--- Source passage Enclosed Below ---

Above formats use similar schema to protobuf for message definition, and are ultimately similar.

Pick one ?

For your business you do not want to be paying the cost of mixing and matching message formats. This is a high cost to the engineers who may maintain two alternate types of messaging systems and formats.

Worse, with two message formats in use, the messages will need to be translated across the formats. This is a new problem with the associated costs which is avoided by using only one technology.

This kind of message translation layer is generally not something a programmer will be eager to author or maintain. With AI, maintenance has become easier but there are still high costs
in complexity and the need to maintain this mapping code.

These mapping layers often become the most complicated parts of the system; and most systems are primarily message middleware!

Protobuf preferred

Protobuf is generally preferred for a few key reasons:

  1. gRPC exists for Proto and is a powerful and efficient remote messaging framework
  2. Google supports gRPC and Protobuf
  3. Google uses Protobuf and a flavor of gRPC internally for all messaging

For this reason protobuf enjoys the most cross language support. When you use protobuf you can be confident that every major and minor language you may ever want to use in your organization is supported is one advantage. Google maintenance for the language plugins leads to a high quality developer experience.

--- End of Enclosed Source passage ---
--- Extracted information Enclosed Below ---

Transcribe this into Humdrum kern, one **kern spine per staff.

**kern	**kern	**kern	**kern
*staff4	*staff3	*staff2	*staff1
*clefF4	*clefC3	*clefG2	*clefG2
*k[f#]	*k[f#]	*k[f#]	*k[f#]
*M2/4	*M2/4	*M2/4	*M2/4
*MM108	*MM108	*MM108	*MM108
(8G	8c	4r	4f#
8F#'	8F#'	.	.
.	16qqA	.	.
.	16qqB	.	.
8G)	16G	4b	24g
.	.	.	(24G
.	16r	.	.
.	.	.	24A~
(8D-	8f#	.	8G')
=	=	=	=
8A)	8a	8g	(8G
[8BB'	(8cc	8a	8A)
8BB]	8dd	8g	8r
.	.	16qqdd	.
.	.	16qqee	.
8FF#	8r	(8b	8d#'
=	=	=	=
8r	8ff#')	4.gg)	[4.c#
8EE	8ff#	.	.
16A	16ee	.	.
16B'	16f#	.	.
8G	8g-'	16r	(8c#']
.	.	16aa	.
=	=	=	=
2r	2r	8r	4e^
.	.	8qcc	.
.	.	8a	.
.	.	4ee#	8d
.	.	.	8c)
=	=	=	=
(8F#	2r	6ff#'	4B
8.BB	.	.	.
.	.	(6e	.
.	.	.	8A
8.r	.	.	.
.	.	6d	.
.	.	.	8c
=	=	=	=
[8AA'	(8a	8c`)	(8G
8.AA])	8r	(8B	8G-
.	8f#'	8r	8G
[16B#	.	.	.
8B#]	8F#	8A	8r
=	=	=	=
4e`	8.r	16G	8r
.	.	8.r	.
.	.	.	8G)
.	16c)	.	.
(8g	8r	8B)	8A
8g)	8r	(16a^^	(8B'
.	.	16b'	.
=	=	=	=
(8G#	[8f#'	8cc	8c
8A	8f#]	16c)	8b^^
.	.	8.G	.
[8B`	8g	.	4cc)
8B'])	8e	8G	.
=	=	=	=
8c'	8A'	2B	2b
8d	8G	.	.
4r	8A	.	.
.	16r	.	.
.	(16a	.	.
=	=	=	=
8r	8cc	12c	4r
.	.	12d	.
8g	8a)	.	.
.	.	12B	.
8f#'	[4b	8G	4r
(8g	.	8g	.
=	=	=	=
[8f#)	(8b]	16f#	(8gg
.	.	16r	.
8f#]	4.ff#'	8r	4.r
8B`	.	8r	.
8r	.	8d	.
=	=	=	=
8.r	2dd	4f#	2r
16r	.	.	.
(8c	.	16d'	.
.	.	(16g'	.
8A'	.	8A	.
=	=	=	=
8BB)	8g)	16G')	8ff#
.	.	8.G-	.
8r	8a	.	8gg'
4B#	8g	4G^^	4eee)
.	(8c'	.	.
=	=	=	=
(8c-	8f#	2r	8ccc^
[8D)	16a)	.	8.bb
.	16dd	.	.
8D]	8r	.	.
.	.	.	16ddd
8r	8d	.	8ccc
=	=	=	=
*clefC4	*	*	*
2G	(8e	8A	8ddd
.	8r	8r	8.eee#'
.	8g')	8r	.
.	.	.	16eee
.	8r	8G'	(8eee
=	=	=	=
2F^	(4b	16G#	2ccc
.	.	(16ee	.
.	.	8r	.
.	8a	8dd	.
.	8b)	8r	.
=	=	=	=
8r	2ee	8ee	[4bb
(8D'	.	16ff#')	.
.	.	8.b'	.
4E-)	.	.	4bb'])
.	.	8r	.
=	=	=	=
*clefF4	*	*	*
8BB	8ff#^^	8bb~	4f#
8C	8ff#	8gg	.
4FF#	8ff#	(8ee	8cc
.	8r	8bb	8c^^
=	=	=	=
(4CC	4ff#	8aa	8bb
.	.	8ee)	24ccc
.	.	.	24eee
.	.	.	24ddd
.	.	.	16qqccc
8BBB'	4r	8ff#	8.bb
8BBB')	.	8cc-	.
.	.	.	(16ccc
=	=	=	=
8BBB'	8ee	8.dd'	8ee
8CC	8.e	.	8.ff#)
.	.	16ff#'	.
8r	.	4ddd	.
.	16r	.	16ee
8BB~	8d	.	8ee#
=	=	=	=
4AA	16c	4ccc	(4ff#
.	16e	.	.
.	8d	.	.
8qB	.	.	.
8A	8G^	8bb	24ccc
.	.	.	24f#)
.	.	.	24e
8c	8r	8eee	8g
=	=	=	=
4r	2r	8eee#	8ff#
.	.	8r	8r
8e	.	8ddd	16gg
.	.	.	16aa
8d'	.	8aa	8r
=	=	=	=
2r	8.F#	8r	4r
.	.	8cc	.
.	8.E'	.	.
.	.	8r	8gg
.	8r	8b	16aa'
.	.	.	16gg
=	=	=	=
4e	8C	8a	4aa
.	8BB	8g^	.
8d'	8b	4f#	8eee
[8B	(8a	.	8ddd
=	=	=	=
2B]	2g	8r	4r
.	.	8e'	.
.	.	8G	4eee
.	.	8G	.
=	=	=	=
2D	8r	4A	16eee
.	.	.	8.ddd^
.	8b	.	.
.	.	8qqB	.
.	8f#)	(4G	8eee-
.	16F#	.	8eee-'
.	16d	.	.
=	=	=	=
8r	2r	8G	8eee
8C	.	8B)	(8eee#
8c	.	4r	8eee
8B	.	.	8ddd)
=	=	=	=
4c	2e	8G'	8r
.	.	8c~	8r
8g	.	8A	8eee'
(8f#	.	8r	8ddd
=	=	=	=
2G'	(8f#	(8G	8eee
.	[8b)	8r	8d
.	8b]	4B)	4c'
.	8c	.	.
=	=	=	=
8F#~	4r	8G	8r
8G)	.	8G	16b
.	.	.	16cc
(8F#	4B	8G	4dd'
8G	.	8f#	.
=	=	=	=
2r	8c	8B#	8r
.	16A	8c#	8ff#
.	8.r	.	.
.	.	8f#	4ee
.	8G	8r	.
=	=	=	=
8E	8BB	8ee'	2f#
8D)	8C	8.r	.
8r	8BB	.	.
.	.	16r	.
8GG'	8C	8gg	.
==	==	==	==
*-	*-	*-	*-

--- End of Enclosed Extracted information ---

__Work instructions__.
a. In the message-format passage, what does Google use internally for all messaging?
b. Decide whether each statement agrees with the message-format passage, answering yes or no and quoting the words that settle it: (i) AI has removed the costs of maintaining mapping code. (ii) Google supports both gRPC and Protobuf. (iii) Mapping layers often end up as the simplest parts of a system.
Use only the message-format passage to answer.

__Your responses__.
a. Protobuf and a flavor of gRPC.

b.
(i) No: "With AI, maintenance has become easier but there are still high costs"
(ii) Yes: "Google supports gRPC and Protobuf"
(iii) No: "These mapping layers often become the most complicated parts of the system"